(Data excerpts)
-*-*-
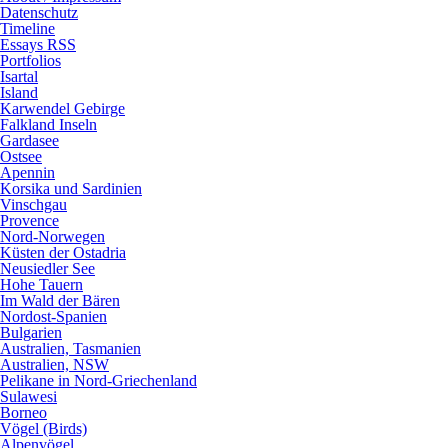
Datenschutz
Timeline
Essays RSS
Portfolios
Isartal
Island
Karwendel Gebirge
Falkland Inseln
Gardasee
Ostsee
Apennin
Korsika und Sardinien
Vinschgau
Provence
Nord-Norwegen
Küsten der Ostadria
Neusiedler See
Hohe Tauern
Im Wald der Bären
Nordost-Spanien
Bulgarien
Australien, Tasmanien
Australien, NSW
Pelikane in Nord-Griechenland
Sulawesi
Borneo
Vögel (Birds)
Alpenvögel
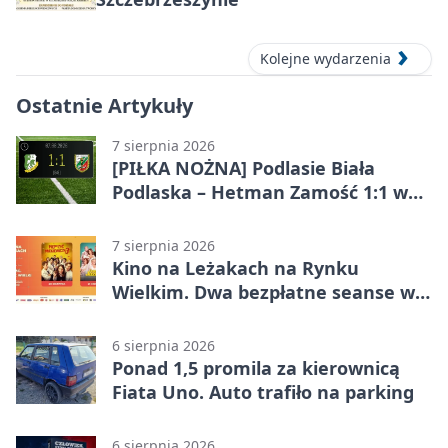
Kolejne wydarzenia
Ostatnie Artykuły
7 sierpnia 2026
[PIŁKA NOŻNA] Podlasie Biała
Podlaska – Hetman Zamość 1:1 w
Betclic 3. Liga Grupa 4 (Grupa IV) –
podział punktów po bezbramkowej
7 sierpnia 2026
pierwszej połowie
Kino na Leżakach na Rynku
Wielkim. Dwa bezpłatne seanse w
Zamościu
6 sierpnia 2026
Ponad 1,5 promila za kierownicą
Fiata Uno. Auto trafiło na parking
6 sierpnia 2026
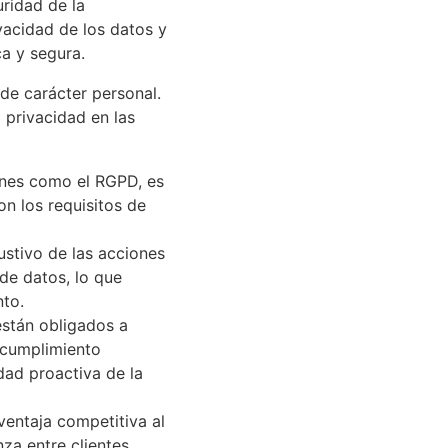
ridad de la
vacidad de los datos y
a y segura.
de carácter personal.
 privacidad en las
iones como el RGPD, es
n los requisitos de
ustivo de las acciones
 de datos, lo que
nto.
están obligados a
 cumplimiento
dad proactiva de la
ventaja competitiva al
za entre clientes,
-*-*-
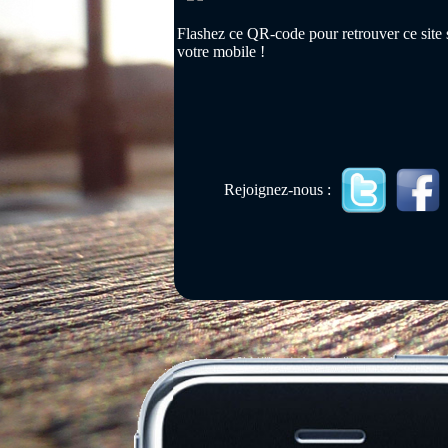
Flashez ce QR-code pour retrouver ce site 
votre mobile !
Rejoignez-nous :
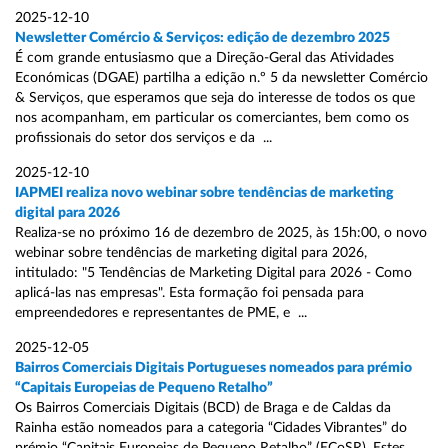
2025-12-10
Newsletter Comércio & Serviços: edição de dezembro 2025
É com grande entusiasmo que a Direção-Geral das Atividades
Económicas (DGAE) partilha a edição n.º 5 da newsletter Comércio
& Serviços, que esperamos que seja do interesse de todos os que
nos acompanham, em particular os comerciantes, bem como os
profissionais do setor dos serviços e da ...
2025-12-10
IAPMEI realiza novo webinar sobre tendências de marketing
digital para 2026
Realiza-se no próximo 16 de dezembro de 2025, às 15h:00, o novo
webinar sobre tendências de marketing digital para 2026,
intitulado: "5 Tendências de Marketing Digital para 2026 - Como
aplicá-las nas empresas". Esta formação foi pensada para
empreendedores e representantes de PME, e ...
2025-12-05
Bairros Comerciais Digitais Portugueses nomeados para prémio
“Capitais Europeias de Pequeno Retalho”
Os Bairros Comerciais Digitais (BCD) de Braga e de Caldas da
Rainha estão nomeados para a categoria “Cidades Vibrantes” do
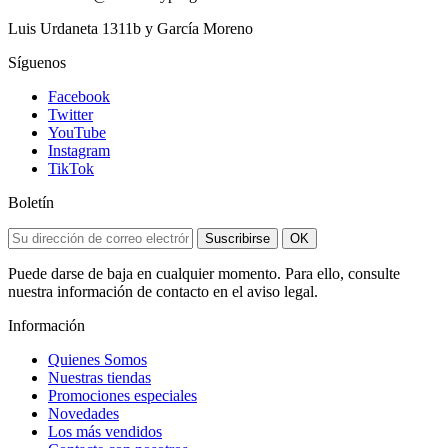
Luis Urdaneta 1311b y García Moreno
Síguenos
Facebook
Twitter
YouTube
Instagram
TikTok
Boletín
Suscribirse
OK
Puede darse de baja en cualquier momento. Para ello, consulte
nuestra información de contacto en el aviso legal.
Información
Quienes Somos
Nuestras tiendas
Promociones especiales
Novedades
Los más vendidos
-*-*-
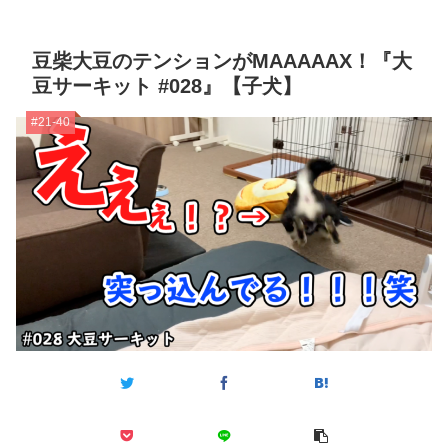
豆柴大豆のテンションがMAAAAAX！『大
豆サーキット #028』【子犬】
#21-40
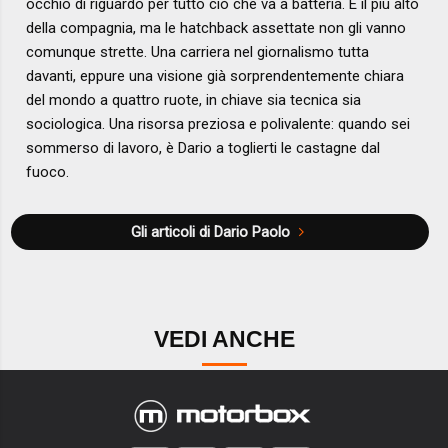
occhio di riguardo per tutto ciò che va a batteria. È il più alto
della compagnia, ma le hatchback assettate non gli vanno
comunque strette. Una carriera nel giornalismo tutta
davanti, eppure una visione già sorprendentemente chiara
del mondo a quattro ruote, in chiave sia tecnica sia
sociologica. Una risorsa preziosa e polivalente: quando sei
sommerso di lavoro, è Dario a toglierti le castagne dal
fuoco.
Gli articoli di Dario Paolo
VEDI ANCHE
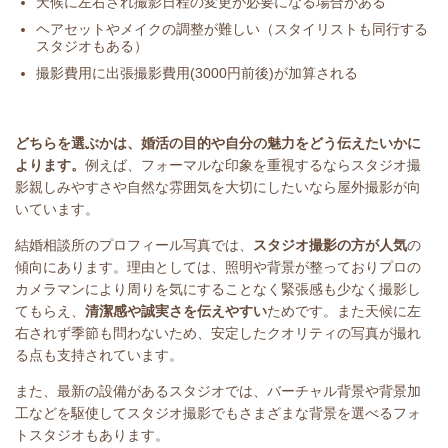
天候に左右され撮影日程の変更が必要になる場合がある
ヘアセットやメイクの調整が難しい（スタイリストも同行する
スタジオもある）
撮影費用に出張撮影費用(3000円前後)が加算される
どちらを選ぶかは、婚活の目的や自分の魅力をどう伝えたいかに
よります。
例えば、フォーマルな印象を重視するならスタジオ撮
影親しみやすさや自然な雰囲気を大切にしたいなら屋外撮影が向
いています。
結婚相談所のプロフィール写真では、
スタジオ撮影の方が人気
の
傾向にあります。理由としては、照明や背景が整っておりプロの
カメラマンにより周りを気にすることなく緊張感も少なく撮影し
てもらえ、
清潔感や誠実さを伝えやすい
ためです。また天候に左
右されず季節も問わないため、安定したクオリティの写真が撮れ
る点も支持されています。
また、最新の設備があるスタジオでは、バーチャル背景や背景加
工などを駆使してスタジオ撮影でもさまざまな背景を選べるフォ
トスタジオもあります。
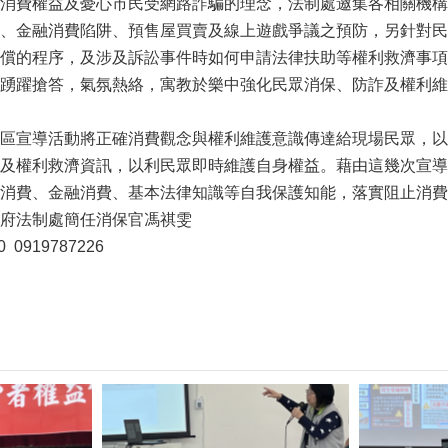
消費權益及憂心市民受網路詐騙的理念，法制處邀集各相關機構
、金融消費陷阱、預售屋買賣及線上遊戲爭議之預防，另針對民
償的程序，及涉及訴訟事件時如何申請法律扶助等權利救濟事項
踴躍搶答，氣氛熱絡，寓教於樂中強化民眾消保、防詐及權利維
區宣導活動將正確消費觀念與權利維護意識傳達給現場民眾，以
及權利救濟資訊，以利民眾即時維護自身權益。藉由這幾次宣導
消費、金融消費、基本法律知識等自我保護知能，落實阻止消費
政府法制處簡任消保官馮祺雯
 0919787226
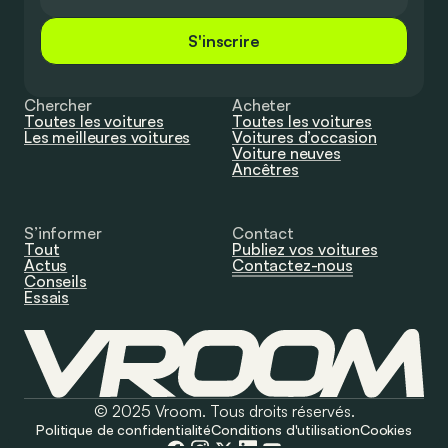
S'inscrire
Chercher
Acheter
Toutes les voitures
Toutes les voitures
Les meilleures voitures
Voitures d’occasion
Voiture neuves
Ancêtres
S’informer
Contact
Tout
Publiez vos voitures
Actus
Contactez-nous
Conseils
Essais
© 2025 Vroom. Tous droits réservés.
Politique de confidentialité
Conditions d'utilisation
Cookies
-*-*-
- Problem to solve -
Filter the entries and copy each line with "nomeados".

- Response below -
Bairros Comerciais Digitais Portugueses nomeados para prémio
Rainha estão nomeados para a categoria “Cidades Vibrantes” do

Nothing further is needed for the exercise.